Este reposicionamento norte-americano sobre o mapa dos interesses africano não pode, nem está a ser, como se pode depreender a partir das análises que estão a ser feitas em media de vários países africanos sobre este encontro histórico, alheio à recente, mas sólida, investida diplomática e económica da Federação Russa no continente, onde já estava firme a China de forma ainda mais alargada que Moscovo, quando, em pano de fundo, está a guerra na Ucrânia, e uma disputa global cada vez mais intensa entre Pequim e Washington em domínios que vão da economia à presença militar, sendo África uma das "frentes" dessa batalha de titãs.
Isso mesmo ficou claro nas palavras de Mark Green, um antigo congressista e chefe da Agência Internacional para o Desenvolvimento dos EUA, citado pelo Africa News, onde expressa a ideia de que os norte-americanos estão focados na "construção de capacidade local para o desenvolvimento enquanto os chineses procuram reforçar a dependência do seu apoio", sendo o exemplo mais citado pelas diplomacias ocidentais a questão da armadilha da dívida", onde os países ficam amarrados aos interesses de Pequim "para sempre", embora o Governo de Xi Jinping não se poupe a esforços para negar estas acusações, sublinhando que toda a acção chinesa é movida pela criação de vantagens mútuas e assim reconhecidas pelos parceiros africanos, sendo ainda costume dar como conselho aos norte-americanos que deixem de olhar para o continente como uma "componente de uma disputa geoestratégica" e sim como um parceiro de igual para igual.
UA quer combater terrorismo
Na voz de Macky Sall, o Presidente do Senegal e da União Africana, o continente disse a Joe Biden que tem cinco prioridades claras e que uma delas, o combate ao terrorismo, deve ser abordado com urgência, assim como a segurança que este põe em causa diariamente.
O líder africano não procurou esconder quais as prioridades africanas, embora isso possa não encaixar no conjunto de prioridades de Washington, porque o combate ao terrorismo em África "deve fazer parte da luta global contra este flagelo" que fere de morte a paz e a segurança mundial.

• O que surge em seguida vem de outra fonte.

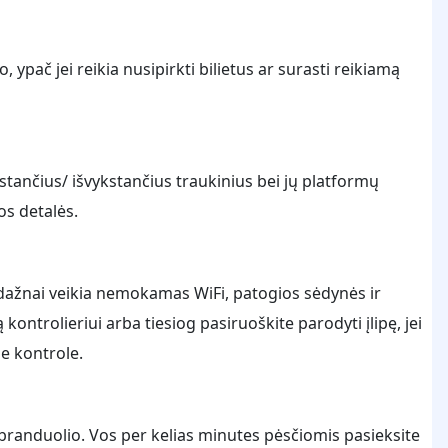
ypač jei reikia nusipirkti bilietus ar surasti reikiamą
kstančius/ išvykstančius traukinius bei jų platformų
os detalės.
dažnai veikia nemokamas WiFi, patogios sėdynės ir
 kontrolieriui arba tiesiog pasiruoškite parodyti įlipę, jei
e kontrole.
o branduolio. Vos per kelias minutes pėsčiomis pasieksite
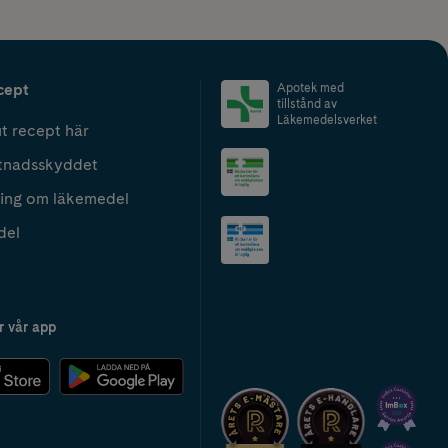
cept
Apotek med
tillstånd av
Läkemedelsverket
t recept här
tnadsskyddet
ing om läkemedel
del
r vår app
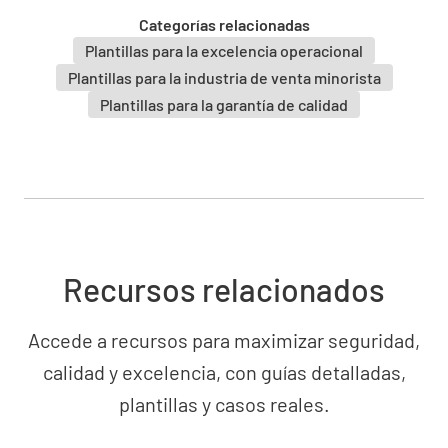
¿El suelo del comedor estaba libre de
Categorías relacionadas
derrames o de suciedad?
Plantillas para la excelencia operacional
SÍ
NO
NO.
Plantillas para la industria de venta minorista
Plantillas para la garantía de calidad
¿El ambiente general era relajante y cómodo?
SÍ
NO
NO.
Recursos relacionados
¿La música de fondo estaba en un nivel
aceptable?
Accede a recursos para maximizar seguridad,
SÍ
NO
NO.
calidad y excelencia, con guías detalladas,
plantillas y casos reales.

O acesso de uma representação permanente no Conselho de Segurança da ONU é outra prioridade, mas nisso um e outro lado estão concatenados, tendo mesmo elogiado a forma como os EUA têm lidado com esta exigência.
O combate às alterações climáticas, onde África sofre em primeira linha e mais que ninguém os efeitos da industrialização do ocidente, sem colher quaisquer benefícios, é também uma das prioridades africanas, assim como as crises sanitárias que surgem neste contexto ou os gastos a isso inerentes que impõem uma suspensão do seu pagamento pelos países africanos, sendo que, se os EUA não decidem sozinhos nestas questões, o seu poder de influência exercitado é uma demonstração relevante sobre o que verdadeiramente move Washington.
O apoio das grandes instituições internacionais, FMI e Banco Mundial, e das grandes potências económicas, onde Washington tem uma palavra a dizer, ou o apoio à construção ou reconstrução de infra-estruturas nacionais, sub-regionais e pan-africanas compõe ainda o leque de prioridades definidas pela União Africana em nome do continente, que exigem quase 100 mil milhões de dólares nos próximos sete anos, sublinhando Sall que dos 1,2 mil milhões de africanos, quase 600 milhões não em energia eléctrica em casa.
O combate à fome é outro pilar fundamental para os africanos e querem também aí que os EUA procedam de modo adequado, bem como na criação de investimento que permita industrializar de forma mais célere o continente para dar resposta às maciças necessidades de emprego para uma população cada vez mais jovem e exigente, sendo um bom exemplo Angola, onde a idade média da população é inferior a 18 anos.